On Friday, Valentine’s Day will be celebrated across the country as well as Youngstown State University’s campus. Some students will celebrate the day with their significant other by showering them with gifts to show their admiration.
But for some YSU students, their Valentine’s Day traditions don’t involve dinner dates, flowers and chocolates.
“I like to think of it as ‘GALentine’s’ Day,” said Julia Colecchi, a YSU senior and respiratory care major. “There’s no one else who I would rather spend my Valentine’s Day with than my gals.”
YSU students like Colecchi celebrate their single lifestyle on Valentine’s Day by spending time with their friends and really don’t care that the date Feb. 14 is a day dedicated to love and romance.
Chelsey Zoldan, graduate assistant in the counseling and psychology program at YSU, said that although some students may want to just ignore the traditions of Valentine’s Day completely, there isn’t a direct psychological issue behind their hatred toward the holiday.
“When they see other people in love and happy in a relationship, they want and crave that,” Zoldan said. “It’s only logical. We have all been there at some point in our lives too.”
Colecchi said over the past few years, her Valentine’s Day has consisted of multiple bottles of Barefoot Moscato wine, heart shaped pizzas and reruns of Netflix but refuses to do it alone.
“I’m not going to be depressed and eat a gallon of ice cream and watch The Notebook,” Colecchi said. “I’m going to enjoy myself, and the people I do that best with are my gals. I’m going to have some fun, get into some trouble. That’s what your 20’s are all about: making mistakes and having fun.”
Besides Colechhi, Tori Schuller, a sophomore business management major, has her own single traditions when she celebrates Valentine’s Day.
“It’s my favorite holiday. I like to celebrate, but despite my current relationship status, I really don’t care. I’m going to have fun regardless,” Schuller said. “Usually, we [my girlfriends] all just go and see a cheesy romantic comedy or a new Nicholas Sparks movie. This year, it’s going to be the new one, Endless Love, and I couldn’t be more excited.”
Schuller said that another tradition is one she holds with her mom. Ever since she has been little, she said her mom has gotten her family little gifts to show them how much she loves them on Valentine’s Day and that she will always be there no matter what.
“Even at 20, it’s still a tradition,” Schuller said. “I know I can always count on her no matter what.”
Despite either of their relationship statuses, the two girls vow to make their Valentine’s Day fun, even if their traditions go against the Feb. 14 norm of hanging out with a significant other.

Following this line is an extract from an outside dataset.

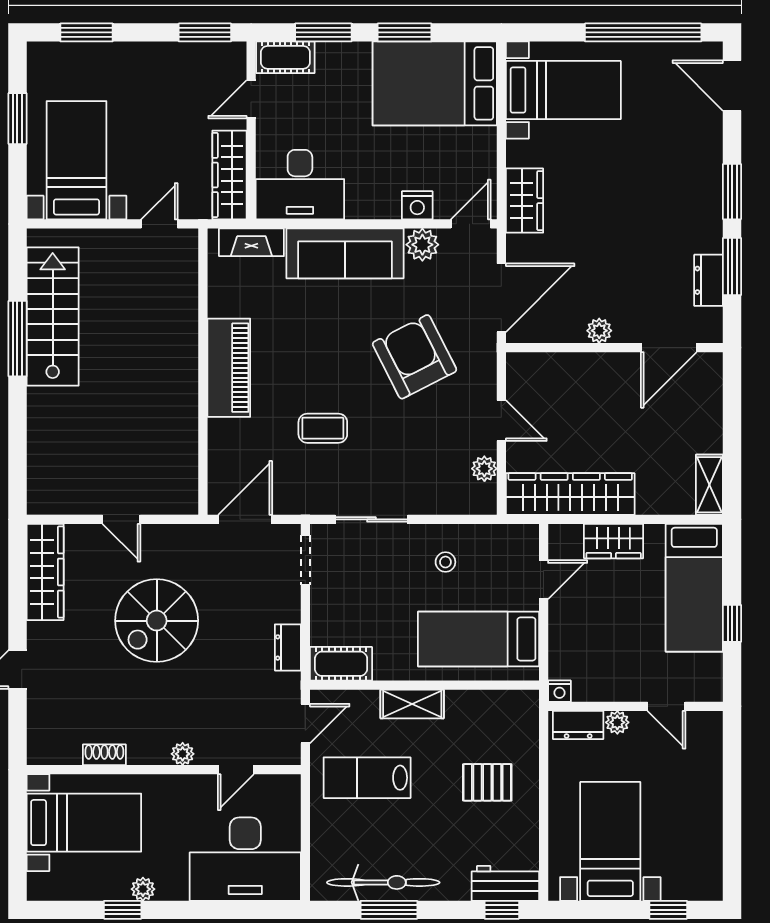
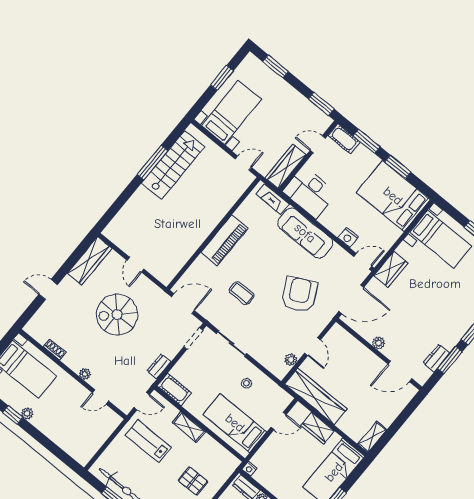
plant: (422, 245) -> (338, 254), removed
desk: (245, 859) -> (76, 434), removed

Zoldan said that if she could give any psychological advice this Valentine’s Day, it would be to have fun and enjoy your 20’s.
“Regardless of your status, don’t let it affect you directly,” Zoldan said. “Just have fun and enjoy life. Good things will come your way when you least expect it.”
Colecchi said she can’t wait for Valentine’s Day, because she will celebrate not being tied down in a relationship.
“I have the rest of my life to celebrate with a husband, that’s what marriage is for,” she said. “But right now, my soul mates are my girlfriends.”